ACTIVITY:
For the records that follow, please set down exactly the lines between the one holding "X184785000Y-107950000D03*" and the one holding "X183515000Y-103886000D03*", inclusive, and only those.

MATERIALS PROVIDED:

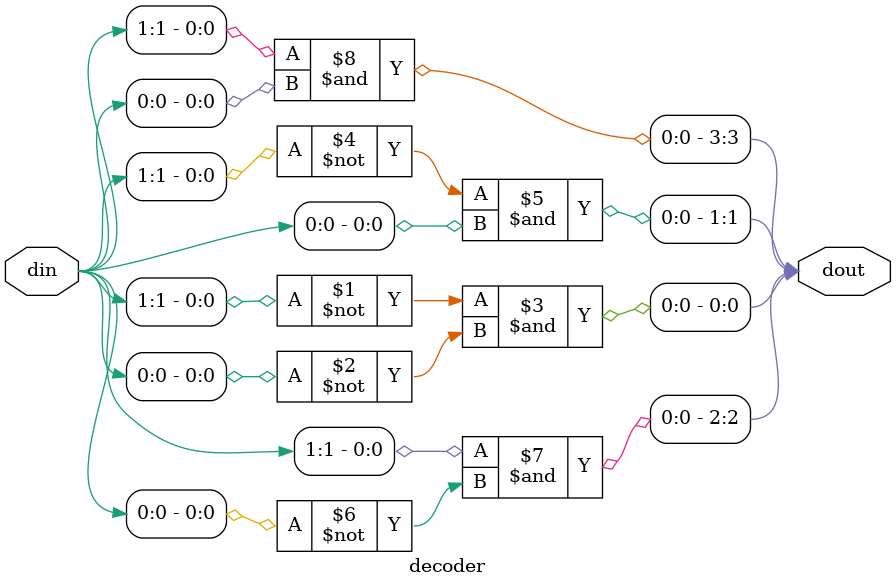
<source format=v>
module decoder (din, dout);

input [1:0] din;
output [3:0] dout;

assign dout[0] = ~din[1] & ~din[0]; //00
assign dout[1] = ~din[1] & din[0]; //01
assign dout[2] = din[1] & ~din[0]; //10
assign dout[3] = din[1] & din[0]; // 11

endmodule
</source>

---

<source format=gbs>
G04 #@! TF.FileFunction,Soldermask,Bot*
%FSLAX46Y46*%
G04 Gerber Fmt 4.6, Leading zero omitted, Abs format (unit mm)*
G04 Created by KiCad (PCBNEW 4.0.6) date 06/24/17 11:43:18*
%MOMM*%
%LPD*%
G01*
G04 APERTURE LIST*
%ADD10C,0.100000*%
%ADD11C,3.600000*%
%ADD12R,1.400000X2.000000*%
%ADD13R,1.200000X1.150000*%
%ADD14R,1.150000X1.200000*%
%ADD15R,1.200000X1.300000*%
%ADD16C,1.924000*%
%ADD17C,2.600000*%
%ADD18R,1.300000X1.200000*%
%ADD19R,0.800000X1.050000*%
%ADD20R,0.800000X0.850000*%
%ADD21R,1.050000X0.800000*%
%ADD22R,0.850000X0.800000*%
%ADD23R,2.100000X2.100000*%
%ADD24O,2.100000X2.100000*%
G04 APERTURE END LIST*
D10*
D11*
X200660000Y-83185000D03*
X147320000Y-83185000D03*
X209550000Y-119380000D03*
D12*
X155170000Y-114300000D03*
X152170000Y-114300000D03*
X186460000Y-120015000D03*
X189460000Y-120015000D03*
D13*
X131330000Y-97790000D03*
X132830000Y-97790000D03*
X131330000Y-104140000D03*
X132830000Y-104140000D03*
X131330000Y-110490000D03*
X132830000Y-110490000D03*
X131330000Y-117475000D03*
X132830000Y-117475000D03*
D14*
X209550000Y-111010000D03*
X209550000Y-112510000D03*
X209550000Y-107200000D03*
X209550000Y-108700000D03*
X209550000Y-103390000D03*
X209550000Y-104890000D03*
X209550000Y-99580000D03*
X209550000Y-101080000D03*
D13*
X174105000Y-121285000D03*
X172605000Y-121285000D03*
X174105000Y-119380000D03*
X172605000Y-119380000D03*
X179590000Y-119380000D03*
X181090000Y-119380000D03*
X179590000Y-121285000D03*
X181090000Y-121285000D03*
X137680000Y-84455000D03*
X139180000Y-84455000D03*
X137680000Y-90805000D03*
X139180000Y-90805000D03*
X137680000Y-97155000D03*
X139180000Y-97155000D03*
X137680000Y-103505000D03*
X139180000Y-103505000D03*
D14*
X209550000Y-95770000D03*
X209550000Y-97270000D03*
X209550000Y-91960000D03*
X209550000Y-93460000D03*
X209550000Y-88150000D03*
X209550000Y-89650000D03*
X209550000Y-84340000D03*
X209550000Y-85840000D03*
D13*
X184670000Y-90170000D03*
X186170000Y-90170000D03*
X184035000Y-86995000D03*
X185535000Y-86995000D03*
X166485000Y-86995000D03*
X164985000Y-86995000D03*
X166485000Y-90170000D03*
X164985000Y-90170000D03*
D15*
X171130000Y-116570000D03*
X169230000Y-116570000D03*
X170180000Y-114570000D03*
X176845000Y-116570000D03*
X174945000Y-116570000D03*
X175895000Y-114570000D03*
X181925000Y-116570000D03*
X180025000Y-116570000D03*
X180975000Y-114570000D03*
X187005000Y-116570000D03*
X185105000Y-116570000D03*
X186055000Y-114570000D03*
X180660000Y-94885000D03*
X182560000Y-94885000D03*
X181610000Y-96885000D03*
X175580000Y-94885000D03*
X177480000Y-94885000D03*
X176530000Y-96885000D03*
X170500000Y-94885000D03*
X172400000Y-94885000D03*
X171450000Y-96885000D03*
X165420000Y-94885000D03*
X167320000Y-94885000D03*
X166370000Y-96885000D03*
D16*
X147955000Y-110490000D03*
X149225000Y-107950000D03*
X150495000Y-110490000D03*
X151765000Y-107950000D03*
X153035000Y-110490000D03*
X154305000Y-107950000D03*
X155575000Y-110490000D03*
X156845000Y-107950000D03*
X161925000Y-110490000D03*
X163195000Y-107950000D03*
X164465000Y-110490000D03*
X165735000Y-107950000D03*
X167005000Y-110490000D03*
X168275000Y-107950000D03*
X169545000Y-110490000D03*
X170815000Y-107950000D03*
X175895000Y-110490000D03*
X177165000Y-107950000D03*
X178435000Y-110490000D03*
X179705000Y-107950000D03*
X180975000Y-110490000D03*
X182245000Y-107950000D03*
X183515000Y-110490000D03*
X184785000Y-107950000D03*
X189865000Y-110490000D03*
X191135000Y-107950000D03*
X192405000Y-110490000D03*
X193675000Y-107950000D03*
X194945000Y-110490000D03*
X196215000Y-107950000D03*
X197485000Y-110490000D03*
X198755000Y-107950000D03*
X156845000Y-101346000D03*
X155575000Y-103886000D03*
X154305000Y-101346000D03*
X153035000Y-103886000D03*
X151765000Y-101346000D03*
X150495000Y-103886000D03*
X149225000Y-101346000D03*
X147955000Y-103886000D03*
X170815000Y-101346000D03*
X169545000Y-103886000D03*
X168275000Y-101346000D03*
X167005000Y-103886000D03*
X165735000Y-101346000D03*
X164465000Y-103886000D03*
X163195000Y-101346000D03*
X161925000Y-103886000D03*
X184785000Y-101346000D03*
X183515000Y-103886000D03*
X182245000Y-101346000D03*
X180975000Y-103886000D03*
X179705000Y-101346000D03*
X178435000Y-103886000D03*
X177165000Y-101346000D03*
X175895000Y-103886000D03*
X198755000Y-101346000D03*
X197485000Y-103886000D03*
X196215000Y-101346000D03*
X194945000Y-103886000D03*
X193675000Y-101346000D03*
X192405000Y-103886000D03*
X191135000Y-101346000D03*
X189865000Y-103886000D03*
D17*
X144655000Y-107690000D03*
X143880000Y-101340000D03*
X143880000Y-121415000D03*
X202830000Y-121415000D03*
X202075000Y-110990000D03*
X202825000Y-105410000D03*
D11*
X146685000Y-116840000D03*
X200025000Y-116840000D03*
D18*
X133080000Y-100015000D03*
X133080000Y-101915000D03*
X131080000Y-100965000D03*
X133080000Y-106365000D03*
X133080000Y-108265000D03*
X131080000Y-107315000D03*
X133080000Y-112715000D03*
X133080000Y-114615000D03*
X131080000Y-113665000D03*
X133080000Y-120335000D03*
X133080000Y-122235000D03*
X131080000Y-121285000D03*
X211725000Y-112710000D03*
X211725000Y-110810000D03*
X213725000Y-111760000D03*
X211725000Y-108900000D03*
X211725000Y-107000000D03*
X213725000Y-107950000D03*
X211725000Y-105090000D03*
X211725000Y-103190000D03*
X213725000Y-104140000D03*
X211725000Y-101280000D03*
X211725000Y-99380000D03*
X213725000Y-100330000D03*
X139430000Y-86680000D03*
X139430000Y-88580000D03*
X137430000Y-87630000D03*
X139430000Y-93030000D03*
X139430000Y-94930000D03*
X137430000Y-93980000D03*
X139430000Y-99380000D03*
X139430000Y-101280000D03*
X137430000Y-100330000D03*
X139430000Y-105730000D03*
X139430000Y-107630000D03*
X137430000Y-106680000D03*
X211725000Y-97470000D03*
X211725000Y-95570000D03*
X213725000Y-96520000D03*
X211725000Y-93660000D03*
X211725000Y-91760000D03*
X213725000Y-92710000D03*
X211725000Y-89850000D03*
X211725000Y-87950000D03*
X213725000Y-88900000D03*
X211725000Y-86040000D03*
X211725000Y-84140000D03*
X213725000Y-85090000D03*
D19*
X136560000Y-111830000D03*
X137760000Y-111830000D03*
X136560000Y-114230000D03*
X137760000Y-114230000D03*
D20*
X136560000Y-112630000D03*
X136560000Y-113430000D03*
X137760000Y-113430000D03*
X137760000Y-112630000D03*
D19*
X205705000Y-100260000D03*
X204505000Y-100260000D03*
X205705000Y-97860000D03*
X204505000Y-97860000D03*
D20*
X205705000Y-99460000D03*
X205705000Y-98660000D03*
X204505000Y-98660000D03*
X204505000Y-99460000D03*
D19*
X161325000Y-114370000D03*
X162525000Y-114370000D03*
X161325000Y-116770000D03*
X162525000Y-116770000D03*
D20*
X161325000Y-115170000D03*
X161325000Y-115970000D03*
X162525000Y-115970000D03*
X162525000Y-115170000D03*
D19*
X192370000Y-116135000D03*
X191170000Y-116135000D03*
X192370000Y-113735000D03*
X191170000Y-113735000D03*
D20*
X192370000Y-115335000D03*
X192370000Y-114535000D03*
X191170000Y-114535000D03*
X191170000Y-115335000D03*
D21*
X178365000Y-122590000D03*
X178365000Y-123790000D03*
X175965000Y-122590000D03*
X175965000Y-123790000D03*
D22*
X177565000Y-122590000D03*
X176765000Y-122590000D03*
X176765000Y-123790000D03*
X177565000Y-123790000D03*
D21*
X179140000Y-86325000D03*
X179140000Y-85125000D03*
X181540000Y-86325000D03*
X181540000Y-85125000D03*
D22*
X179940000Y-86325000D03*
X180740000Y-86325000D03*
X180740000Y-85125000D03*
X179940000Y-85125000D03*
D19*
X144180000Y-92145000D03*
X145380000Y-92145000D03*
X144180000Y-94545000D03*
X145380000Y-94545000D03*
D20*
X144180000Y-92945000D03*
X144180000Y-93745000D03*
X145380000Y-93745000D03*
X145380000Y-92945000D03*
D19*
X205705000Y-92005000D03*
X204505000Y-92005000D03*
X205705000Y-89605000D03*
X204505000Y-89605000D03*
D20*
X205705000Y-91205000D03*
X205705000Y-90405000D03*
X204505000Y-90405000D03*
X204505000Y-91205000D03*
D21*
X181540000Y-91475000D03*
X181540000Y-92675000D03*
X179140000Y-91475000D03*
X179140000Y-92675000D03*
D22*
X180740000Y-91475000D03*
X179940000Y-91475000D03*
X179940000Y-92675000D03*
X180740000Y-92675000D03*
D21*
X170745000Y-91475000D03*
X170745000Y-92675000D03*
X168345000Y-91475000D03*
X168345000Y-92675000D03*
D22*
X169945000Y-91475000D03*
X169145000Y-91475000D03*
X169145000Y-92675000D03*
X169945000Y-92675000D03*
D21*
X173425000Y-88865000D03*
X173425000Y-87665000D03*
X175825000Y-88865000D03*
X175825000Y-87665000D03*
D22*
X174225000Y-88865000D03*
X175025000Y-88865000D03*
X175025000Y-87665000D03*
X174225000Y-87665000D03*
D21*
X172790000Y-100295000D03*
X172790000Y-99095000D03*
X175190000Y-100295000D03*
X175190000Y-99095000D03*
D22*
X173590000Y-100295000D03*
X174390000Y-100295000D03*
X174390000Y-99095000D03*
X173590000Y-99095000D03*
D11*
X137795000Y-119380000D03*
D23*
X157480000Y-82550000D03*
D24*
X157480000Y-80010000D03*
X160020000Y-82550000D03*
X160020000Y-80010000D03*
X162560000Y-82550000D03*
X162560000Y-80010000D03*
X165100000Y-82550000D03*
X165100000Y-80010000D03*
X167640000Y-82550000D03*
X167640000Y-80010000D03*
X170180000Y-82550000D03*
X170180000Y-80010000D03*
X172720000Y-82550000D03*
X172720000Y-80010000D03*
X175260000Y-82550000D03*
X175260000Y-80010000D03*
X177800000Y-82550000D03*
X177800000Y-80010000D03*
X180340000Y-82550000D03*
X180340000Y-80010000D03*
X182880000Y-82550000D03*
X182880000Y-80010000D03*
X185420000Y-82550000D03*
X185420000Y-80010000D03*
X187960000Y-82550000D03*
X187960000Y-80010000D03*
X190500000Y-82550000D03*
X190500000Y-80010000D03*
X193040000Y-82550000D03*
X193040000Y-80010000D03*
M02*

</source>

WRITTEN RESPONSE:
X184785000Y-107950000D03*
X189865000Y-110490000D03*
X191135000Y-107950000D03*
X192405000Y-110490000D03*
X193675000Y-107950000D03*
X194945000Y-110490000D03*
X196215000Y-107950000D03*
X197485000Y-110490000D03*
X198755000Y-107950000D03*
X156845000Y-101346000D03*
X155575000Y-103886000D03*
X154305000Y-101346000D03*
X153035000Y-103886000D03*
X151765000Y-101346000D03*
X150495000Y-103886000D03*
X149225000Y-101346000D03*
X147955000Y-103886000D03*
X170815000Y-101346000D03*
X169545000Y-103886000D03*
X168275000Y-101346000D03*
X167005000Y-103886000D03*
X165735000Y-101346000D03*
X164465000Y-103886000D03*
X163195000Y-101346000D03*
X161925000Y-103886000D03*
X184785000Y-101346000D03*
X183515000Y-103886000D03*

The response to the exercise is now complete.